Characteristic of particularly the late neoliberal period, these policies are augmented with talk of inclusion, greening, fairness, measures of wealth besides GDP, and permanent rehearsals for four day weeks and universal incomes. This isn’t the future talking, but the past.

This doctrinaire approach cannot be explained simply by London’s greater access to sovereign powers. The limitations of the devolution settlement are not being tested, and the Scottish Government’s official plan for independence is radically anti-sovereignty and would forbid measures like the furlough. The SNP leadership’s adherence to the status quo ante is ideological, and is closely related to it’s representation of Scotland as in-tune with global power centres like the EU Commission.

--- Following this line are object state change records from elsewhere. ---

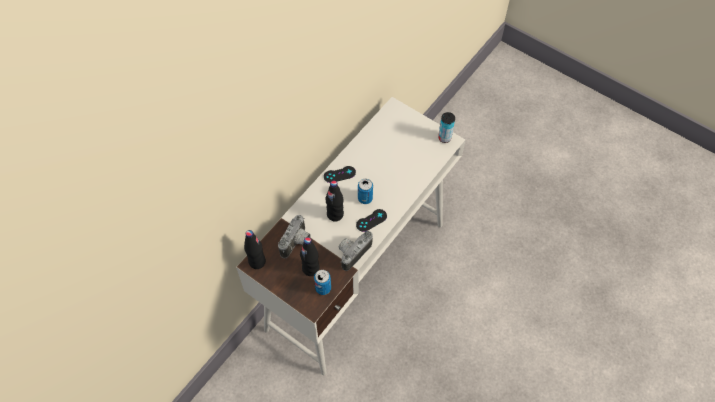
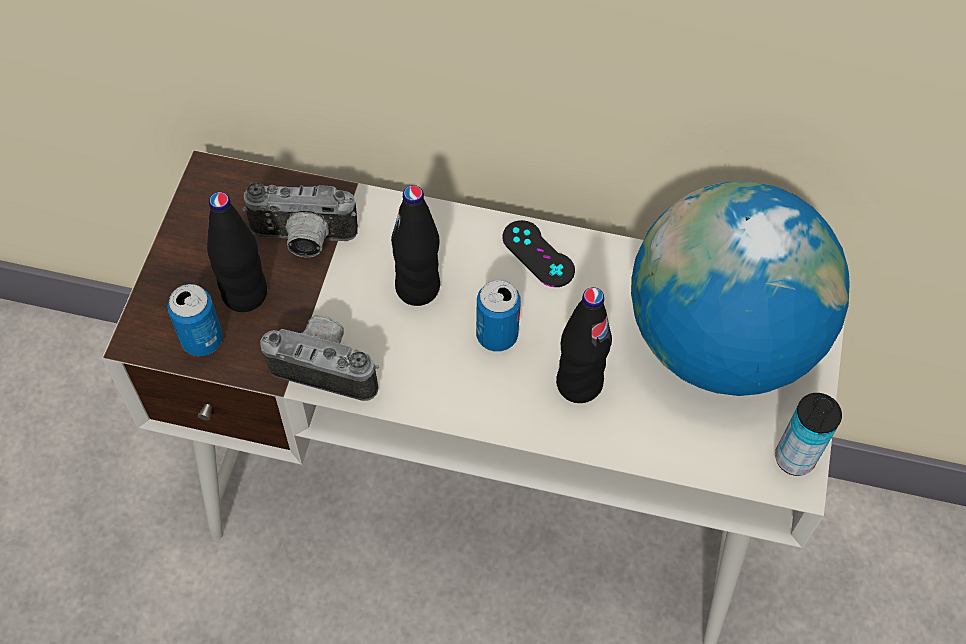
camera: 65 degrees right, 0 degrees up
(257, 262) = (220, 182): black bottle -> black bottle (579, 383)
(371, 220) = (439, 374): black game controller -> none
(396, 139) = (719, 340): none -> globe

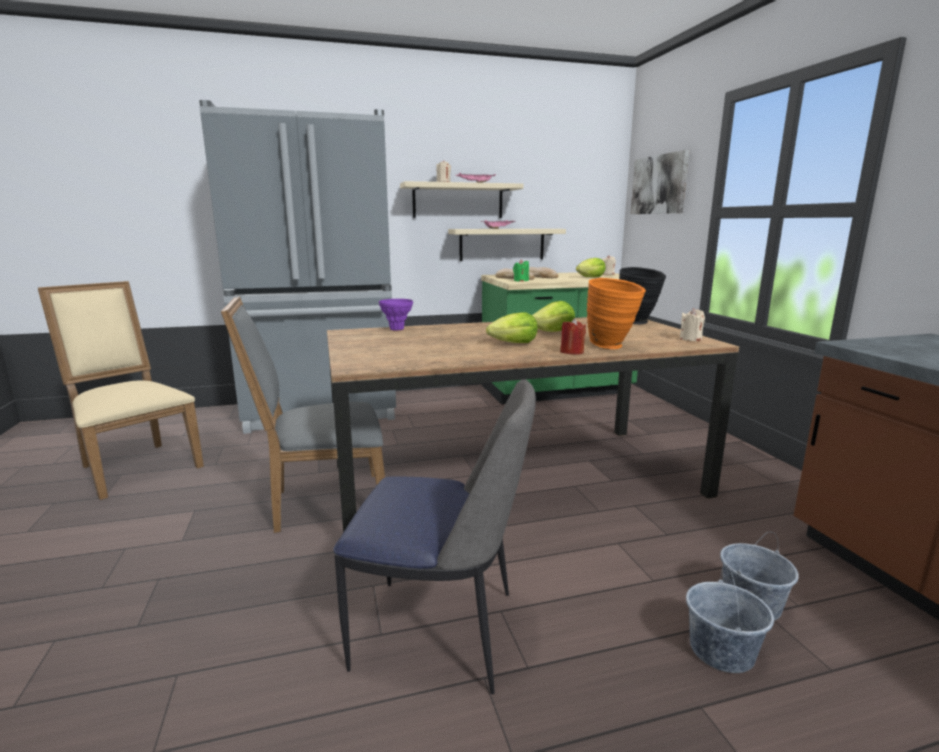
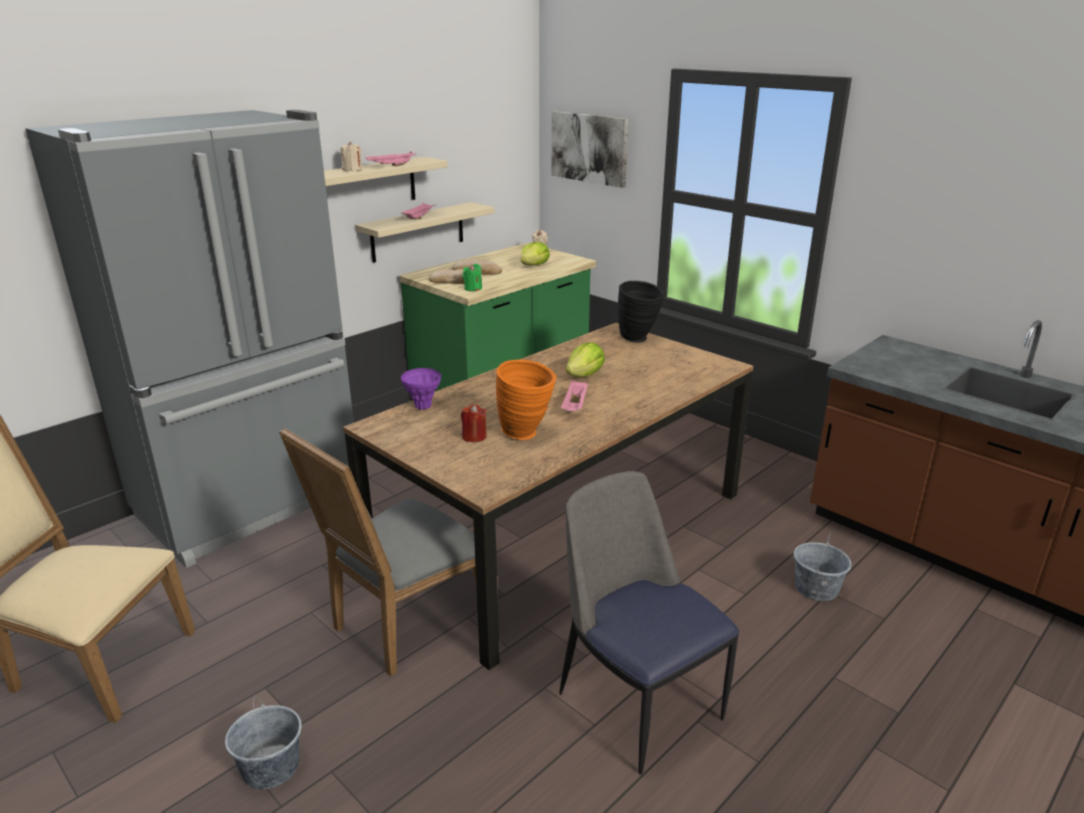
camera: 30 degrees left, 10 degrees up
(441, 632) = (637, 702): chair -> chair turned 105 degrees counterclockwise
(514, 343) = (575, 406): lettuce -> pink tray
(572, 352) = (640, 409): red candle -> red candle (474, 436)
(612, 347) = (663, 392): orange vase -> orange vase (526, 434)
(690, 339) = (709, 362): beige candle -> none
(721, 651) = (821, 632): grey bucket -> grey bucket (271, 767)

Even Keir Starmer’s anti-socialist leadership of the Labour party has broached more serious policy than the SNP. His exhortations to “make, sell and buy more in Britain” with a national procurement strategy partly reflect the ways in which Brexit has altered the course of public policy.

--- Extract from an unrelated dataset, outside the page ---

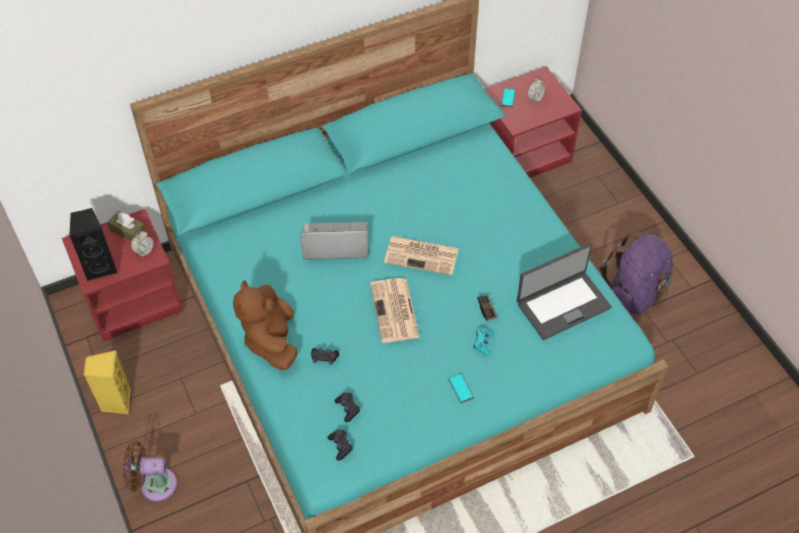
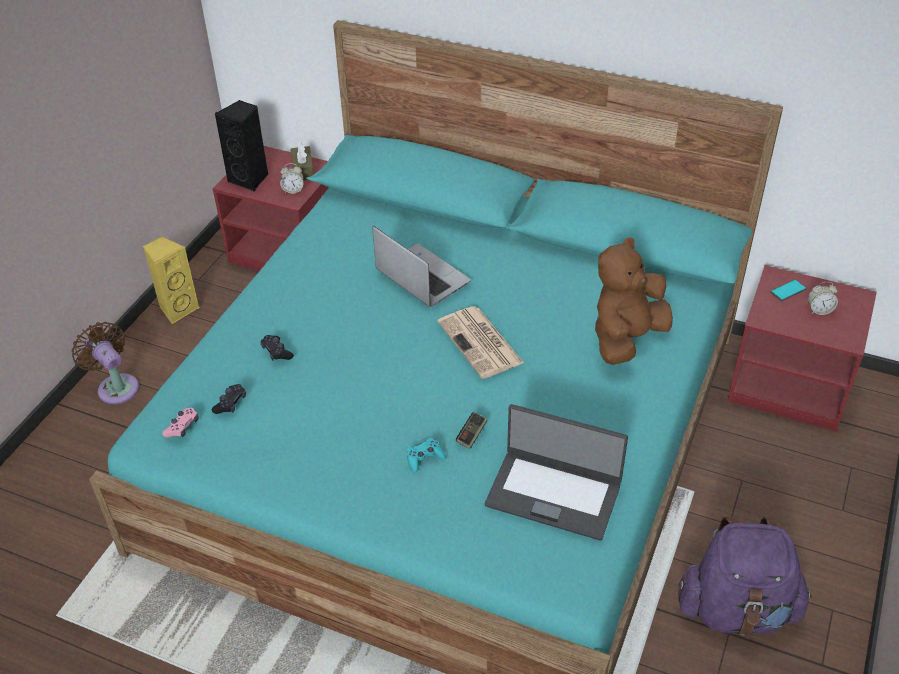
camera: 50 degrees right, 10 degrees down
(271, 340) = (262, 308): brown plush toy -> brown plush toy (626, 339)
(340, 446) = (182, 427): black game controller -> pink game controller
(395, 311) = (386, 365): newspaper -> none
(461, 388) = (346, 476): phone -> none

Throughout much of the western world, centre-left and liberal political forces remain attached to neoliberal and cosmopolitan nostrums. The new wave of selective state intervention is largely passing them by. The supposed major global exception to this trend, Joe Biden’s stimulus plan in the US, failed to materialise and now represents a fraction of the tax and spending commitments originally advertised.

This disparity is not essentially conjunctural, in the sense that the Tories happened to be in office when these policies were called for. It is unlikely that, for example, Keir Starmer’s Labour would have been more aggressive in deploying the furlough and related schemes. The Conservative party has an organic relationship with big business and the major institutions of state that allows it to turn course rapidly. Throughout the history of British economic policy the Tories have generally led, Labour have generally followed.

Surprised by these global shifts in capitalism, centre-leftism has been reduced to offering technical criticisms of new policy, and protests on behalf of excluded groups. Necessary though this may be it is not a vision for a different society. The centre right, meanwhile, is happy for the left to work itself into this marginal groove. The argument that Scotland is an exemplar of left strategy is, therefore, particularly self-defeating.

What does this mean for us in Scotland? First, we have to acknowledge that parties like the SNP and Labour are fighting for defeated orthodoxies, rather than simply being timid. This means a different orientation than ‘loyal opposition’ or ginger group. It requires a socialist politics that is truly independent.

Second, liberal nationalism (civic nationalism, as it is sometimes called in Scotland) does not answer the national question from the left. It is a ruling class paradigm, just not an openly reactionary one. As one example, in Scotland European immigration is celebrated for providing cheap and ‘flexible’ workers into the service economy. It is directly linked to flows of foreign investment and European trade – providing the same essential functions as more ‘conservative’ forms of nationalism.

In both England and Scotland the debate about an orientation on the nation-state needs to move past these models. The global changes in political economy provide an opportunity for just that.